NW Zadie Smith review: BBC two ★★★★★
NW: Zadie Smith's novel turned into a traumatising 90 minute film for BBC 2, Monday evening
'There's an image system at work in the world. To behave in accordance with these images, bores us. To deviate from them fills us with anxiety. So we wait for an experience brutal enough to brake it open completely. I had to break it.'
Zadie Smith's 2015 novel NW (which takes its title from the NW postcode area in North-West London) has been adapted into a traumatising 90 minute drama on BBC 2.
The British writer and the Orange Prize winner who has has been documenting the impact of race, sex and class on Britain since she wrote White Teeth in her final year as an undergraduate at Cambridge. Just like the book, BBC's adaptation of NW, although not perfect, is an emotionally powerful mirror on 21st Century London. Although the four narrative structures of the book centred around two women and two men, the BBC tightens its on the two women Leah (Phoebe Fox) and Natalie (Nikki Asuka-Bird). The two boys and their stories are still there, but appear as jarring plot deviations offering only the most violent and frightening scenes.
Leah and Natalie are childhood friends trying to make lives for themselves outside of Caldwell, the working-class estate where they grew up. Natalie changes her name when she becomes a Cambridge educated barrister and escapes the poverty of her childhood. Now married with two children in a large Victorian house, shares the spoils of her successful career with friends each weekend, at a dinner party.

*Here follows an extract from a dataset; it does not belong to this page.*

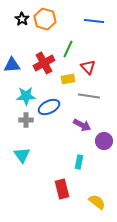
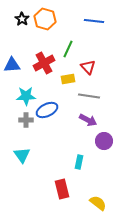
blue ellipse: moved 2 px left, 3 px down
purple arrow: moved 6 px right, 5 px up
yellow semicircle: moved 1 px right, 1 px down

Where Natalie's ambitions were fired-up by the surrounding childhood depravity of drugs, gang warfare and domestic abuse, her oldest childhood friend Leah is compelled to offer help to those less fortunate. The help is not appreciated. The world around the two women begins to crack, as each jeopardise their marriages and wellbeing in pursuit of happiness that does not fit into the box society expects of them.
Fox and Asuka-Bird are brilliant actors, who slide in and out of accents, attitudes and outfits expose the prejudices inherent in the different worlds that must be navigated if they want to thrive within them. The brilliant, horrible, honest gaze of Zadie Smith translates well into 90 minutes, although only one moment of levity is offered us -- a scene in which a very niece, foppish rich white boy tries to sell his 'father's' car to an earnest black man with some serious life experience.
Less than a week after Donald Trump got elected President of the USA, it might seems impossible to feel yet more depressed and miserable about our world. NW will help you with that.